*SHORT PROBLEM 1:*
Can you quote the CAD part listing from its first line through the line holding "v(8.89, -39.75) *", inclusive, leaving the pictures out?

# Comptia A+ vs Ccent



## shadow-tech (Jan 20, 2016)

I am looking to work in IT as a IT Tech Support get a basic role, I’m currently working in Customer Service, I was wondering what you think is the best path for Certification the Comptia A+ or the Ccent, which is one harder for someone with limited IT skills but keen to develop. Which one I could do quicker and which one is more useful for someone looking to get a role in IT Tech Support and then look to later build a career in Networking. 

I read some of a Comptia A+ book a while back, I found it good, it is quite broad in the subjects it covers though, but I did enjoy the troubleshooting issues in it for Windows and Hardware. I found the difficulty alright some bits were tough, I never took the exam though, I want to get a certificate on my career asap though and get learning. Any recommendations would be much appreciated.


----------



## BosonMichael (Nov 1, 2011)

I would recommend that you pursue the A+. The CCENT won't be very useful to you at the moment. Newbie techs aren't typically given jobs working on critical network infrastructure.

In my opinion, the CCENT is poorly named, as entry-level techs see the word "entry" in the title and assume it is a certification designed for new techs. However, this is not the case; it is designed people starting to administer networks (not typically something you start out doing).


----------

Stored items:
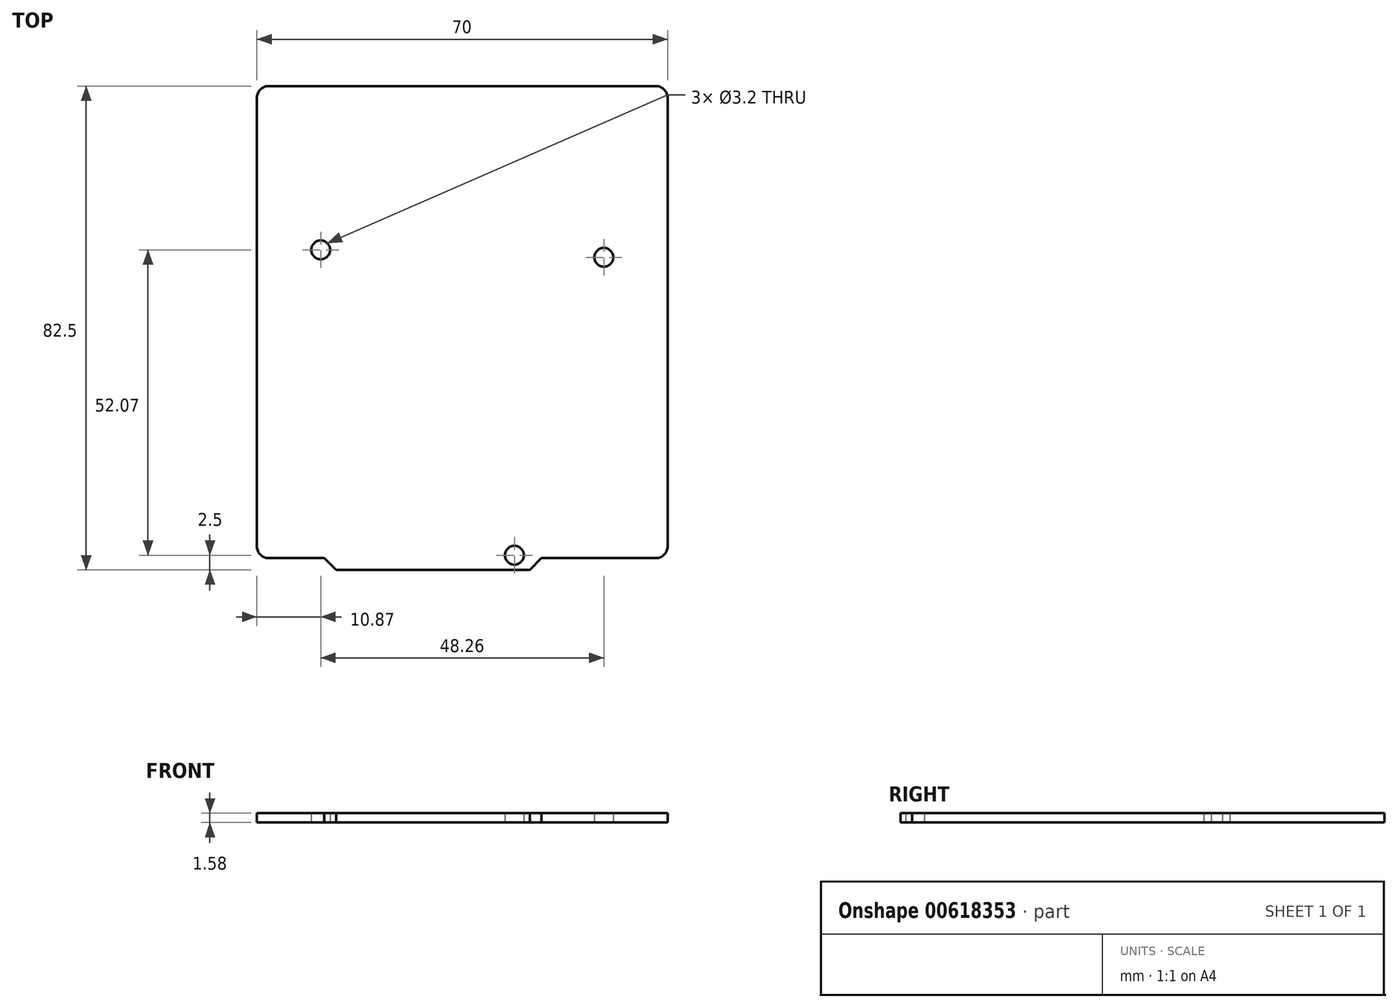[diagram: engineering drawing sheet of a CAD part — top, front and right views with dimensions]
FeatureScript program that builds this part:
annotation { "Feature Type Name" : "Feature", "Feature Type Description" : "" }
export const myFeature = defineFeature(function(context is Context, id is Id, definition is map)
    precondition{}
    {
        {
            var Q0;
            Q0=qCreatedBy(makeId("Top.planeOp"),FACE);
            var sketch = newSketch(context, id + "F0", { "sketchPlane" : qUnion([Q0])});
            skLineSegment(sketch, "E0.bottom", {"start": v(35, -40.25) * mm, "end": v(13.5, -40.25) * mm});
            skLineSegment(sketch, "E0.top", {"start": v(35, 40.25) * mm, "end": v(-35, 40.25) * mm});
            skLineSegment(sketch, "E0.left", {"start": v(35, -40.25) * mm, "end": v(35, 40.25) * mm});
            skLineSegment(sketch, "E0.right", {"start": v(-35, -40.25) * mm, "end": v(-35, 40.25) * mm});
            skPoint(sketch, "E0.middle", {"position": v(0, 0) * mm});
            skLineSegment(sketch, "E1", {"start": v(-21.5, -42.25) * mm, "end": v(11.5, -42.25) * mm});
            skLineSegment(sketch, "E2", {"start": v(13.5, -40.25) * mm, "end": v(11.5, -42.25) * mm});
            skLineSegment(sketch, "E3", {"start": v(-21.5, -42.25) * mm, "end": v(-23.5, -40.25) * mm});
            skLineSegment(sketch, "E4.trimOffspring", {"start": v(-23.5, -40.25) * mm, "end": v(-35, -40.25) * mm});
            skPoint(sketch, "E5", {"position": v(-24.13, 12.32) * mm});
            skPoint(sketch, "E6", {"position": v(24.13, 11.05) * mm});
            skPoint(sketch, "E7", {"position": v(8.89, -39.75) * mm});
            skSolve(sketch);
        }
        {
            var Q0;
            Q0=makeQuery(id+"F0.imprint","IMPRINT",FACE,{"disambiguationData":[TD([[makeQuery(id+"F0.imprint","IMPRINT",EDGE,{"derivedFrom":sQuery(id+"F0.wireOp",EDGE,"E0.bottom")}),-1.0]])]});
            extrude(context, id + "F1", {"entities" : qUnion([Q0]), "depth" : 1.58 * mm, "offsetDistance" : 25 * mm});
        }
        {
            var Q0;
            Q0=makeQuery(id+"F1.opExtrude","SWEPT_EDGE",EDGE,{"disambiguationData":[OSD([sQuery(id+"F0.wireOp",EDGE,"E0.top"),sQuery(id+"F0.wireOp",EDGE,"E0.right")])]});
            var Q1;
            Q1=makeQuery(id+"F1.opExtrude","SWEPT_EDGE",EDGE,{"disambiguationData":[OSD([sQuery(id+"F0.wireOp",EDGE,"E0.top"),sQuery(id+"F0.wireOp",EDGE,"E0.left")])]});
            var Q2;
            Q2=makeQuery(id+"F1.opExtrude","SWEPT_EDGE",EDGE,{"disambiguationData":[OSD([sQuery(id+"F0.wireOp",EDGE,"E0.right"),sQuery(id+"F0.wireOp",EDGE,"E4.trimOffspring")])]});
            var Q3;
            Q3=makeQuery(id+"F1.opExtrude","SWEPT_EDGE",EDGE,{"disambiguationData":[OSD([sQuery(id+"F0.wireOp",EDGE,"E0.bottom"),sQuery(id+"F0.wireOp",EDGE,"E0.left")])]});
            fillet(context, id + "F2", {"entities" : qUnion([Q0, Q1, Q2, Q3]), "radius" : 2 * mm, "tangentPropagation" : true, "allowEdgeOverflow" : false});
        }
        {
            var Q0;
            Q0=sQuery(id+"F0.wireOp",VERTEX,"E5");
            var Q1;
            Q1=sQuery(id+"F0.wireOp",VERTEX,"E6");
            var Q2;
            Q2=sQuery(id+"F0.wireOp",VERTEX,"E7");
            var Q3;
            Q3=makeQuery(id+"F1.opExtrude","SWEPT_BODY",BODY,{"disambiguationData":[OSD([sQuery(id+"F0.wireOp",EDGE,"E0.bottom"),sQuery(id+"F0.wireOp",EDGE,"E0.top"),sQuery(id+"F0.wireOp",EDGE,"E0.left"),sQuery(id+"F0.wireOp",EDGE,"E0.right"),sQuery(id+"F0.wireOp",EDGE,"E1"),sQuery(id+"F0.wireOp",EDGE,"E2"),sQuery(id+"F0.wireOp",EDGE,"E3"),sQuery(id+"F0.wireOp",EDGE,"E4.trimOffspring")])]});
            hole(context, id + "F3", {"style" : HoleStyle.SIMPLE, "endStyle" : HoleEndStyle.THROUGH, "oppositeDirection" : true, "holeDiameter" : 3.2 * mm, "majorDiameter" : 5 * mm, "isTappedThrough" : true, "tappedDepth" : 2.3 * mm, "tapClearance" : 3, "startFromSketch" : true, "locations" : qUnion([Q0, Q1, Q2]), "scope" : qUnion([Q3])});
        }
    });
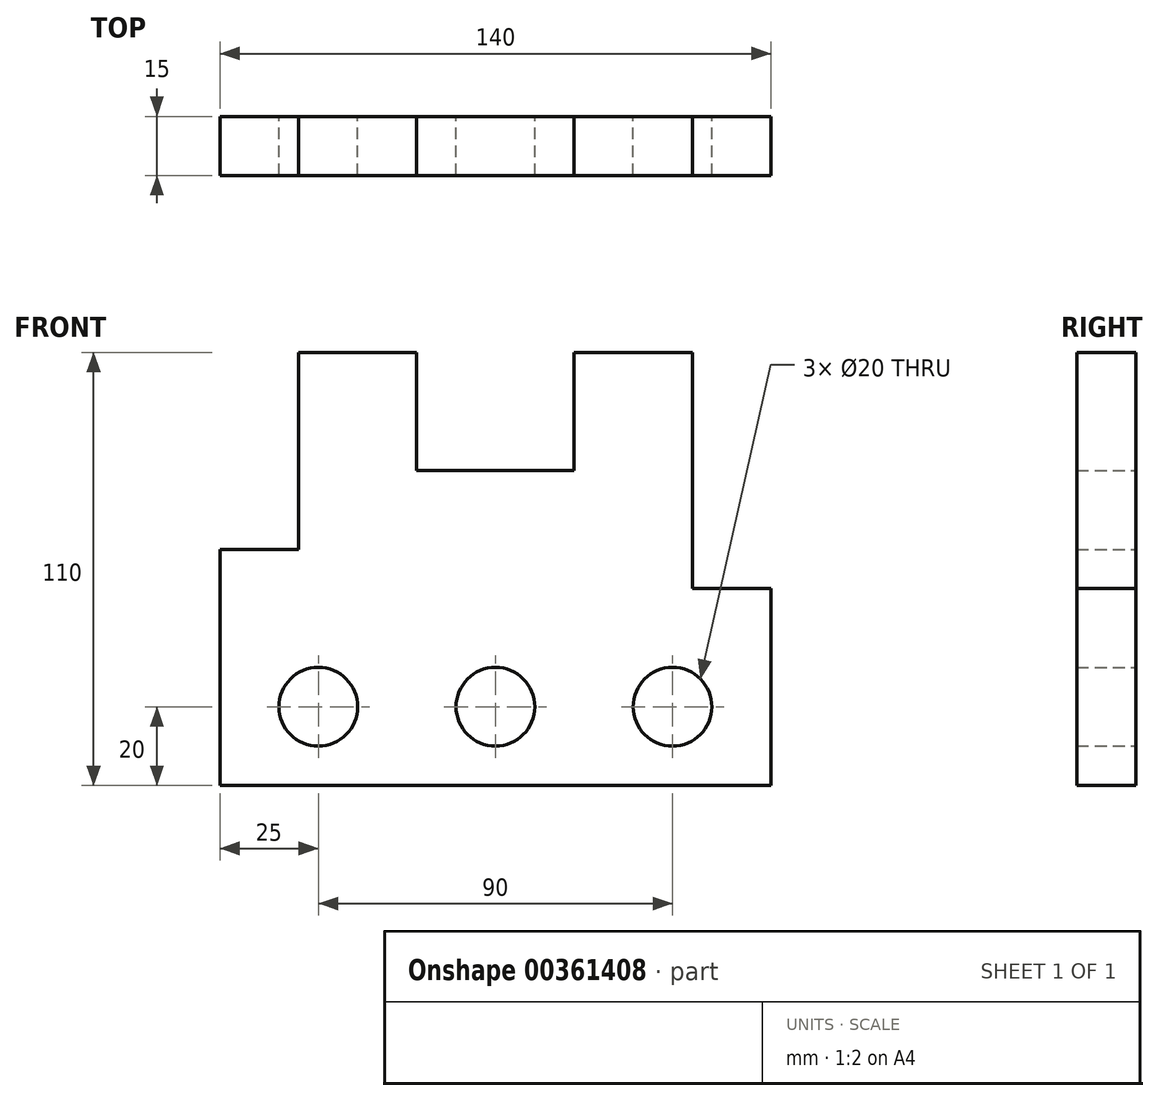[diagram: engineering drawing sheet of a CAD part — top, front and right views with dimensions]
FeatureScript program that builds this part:
annotation { "Feature Type Name" : "Feature", "Feature Type Description" : "" }
export const myFeature = defineFeature(function(context is Context, id is Id, definition is map)
    precondition{}
    {
        {
            var Q0;
            Q0=qCreatedBy(makeId("Front.planeOp"),FACE);
            var sketch = newSketch(context, id + "F0", { "sketchPlane" : qUnion([Q0])});
            skLineSegment(sketch, "E0", {"start": v(-140, 0) * mm, "end": v(-140, 60) * mm});
            skLineSegment(sketch, "E1", {"start": v(-140, 60) * mm, "end": v(-120, 60) * mm});
            skLineSegment(sketch, "E2", {"start": v(-120, 60) * mm, "end": v(-120, 110) * mm});
            skLineSegment(sketch, "E3", {"start": v(-120, 110) * mm, "end": v(-90, 110) * mm});
            skLineSegment(sketch, "E4", {"start": v(-90, 110) * mm, "end": v(-90, 80) * mm});
            skLineSegment(sketch, "E5", {"start": v(-90, 80) * mm, "end": v(-50, 80) * mm});
            skLineSegment(sketch, "E6", {"start": v(-50, 80) * mm, "end": v(-50, 110) * mm});
            skLineSegment(sketch, "E7", {"start": v(-50, 110) * mm, "end": v(-20, 110) * mm});
            skLineSegment(sketch, "E8", {"start": v(-20, 110) * mm, "end": v(-20, 50) * mm});
            skLineSegment(sketch, "E9", {"start": v(-20, 50) * mm, "end": v(0, 50) * mm});
            skLineSegment(sketch, "E10", {"start": v(0, 50) * mm, "end": v(0, 0) * mm});
            skLineSegment(sketch, "E11", {"start": v(0, 0) * mm, "end": v(-140, 0) * mm});
            skLineSegment(sketch, "E12", {"start": v(-140, 0) * mm, "end": v(-140, 0) * mm});
            skCircle(sketch, "E13", {"center": v(-115, 20) * mm, "radius": 10 * mm});
            skCircle(sketch, "E14", {"center": v(-70, 20) * mm, "radius": 10 * mm});
            skCircle(sketch, "E15", {"center": v(-25, 20) * mm, "radius": 10 * mm});
            skSolve(sketch);
        }
        {
            var Q0;
            Q0=makeQuery(id+"F0.imprint","IMPRINT",FACE,{"disambiguationData":[TD([[makeQuery(id+"F0.imprint","IMPRINT",EDGE,{"derivedFrom":sQuery(id+"F0.wireOp",EDGE,"E0")}),-1.0]])]});
            extrude(context, id + "F1", {"entities" : qUnion([Q0]), "depth" : 15 * mm});
        }
    });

*SHORT PROBLEM 2:*
Could you rewrite the forum thread between "## BosonMichael (Nov" and "start out doing).", inclusive, with "Newbie" changed to "Novice"?

*CORRECT OUTPUT 1:*
[diagram: engineering drawing sheet of a CAD part — top, front and right views with dimensions]
FeatureScript program that builds this part:
annotation { "Feature Type Name" : "Feature", "Feature Type Description" : "" }
export const myFeature = defineFeature(function(context is Context, id is Id, definition is map)
    precondition{}
    {
        {
            var Q0;
            Q0=qCreatedBy(makeId("Top.planeOp"),FACE);
            var sketch = newSketch(context, id + "F0", { "sketchPlane" : qUnion([Q0])});
            skLineSegment(sketch, "E0.bottom", {"start": v(35, -40.25) * mm, "end": v(13.5, -40.25) * mm});
            skLineSegment(sketch, "E0.top", {"start": v(35, 40.25) * mm, "end": v(-35, 40.25) * mm});
            skLineSegment(sketch, "E0.left", {"start": v(35, -40.25) * mm, "end": v(35, 40.25) * mm});
            skLineSegment(sketch, "E0.right", {"start": v(-35, -40.25) * mm, "end": v(-35, 40.25) * mm});
            skPoint(sketch, "E0.middle", {"position": v(0, 0) * mm});
            skLineSegment(sketch, "E1", {"start": v(-21.5, -42.25) * mm, "end": v(11.5, -42.25) * mm});
            skLineSegment(sketch, "E2", {"start": v(13.5, -40.25) * mm, "end": v(11.5, -42.25) * mm});
            skLineSegment(sketch, "E3", {"start": v(-21.5, -42.25) * mm, "end": v(-23.5, -40.25) * mm});
            skLineSegment(sketch, "E4.trimOffspring", {"start": v(-23.5, -40.25) * mm, "end": v(-35, -40.25) * mm});
            skPoint(sketch, "E5", {"position": v(-24.13, 12.32) * mm});
            skPoint(sketch, "E6", {"position": v(24.13, 11.05) * mm});
            skPoint(sketch, "E7", {"position": v(8.89, -39.75) * mm});

*CORRECT OUTPUT 2:*
## BosonMichael (Nov 1, 2011)

I would recommend that you pursue the A+. The CCENT won't be very useful to you at the moment. Novice techs aren't typically given jobs working on critical network infrastructure.

In my opinion, the CCENT is poorly named, as entry-level techs see the word "entry" in the title and assume it is a certification designed for new techs. However, this is not the case; it is designed people starting to administer networks (not typically something you start out doing).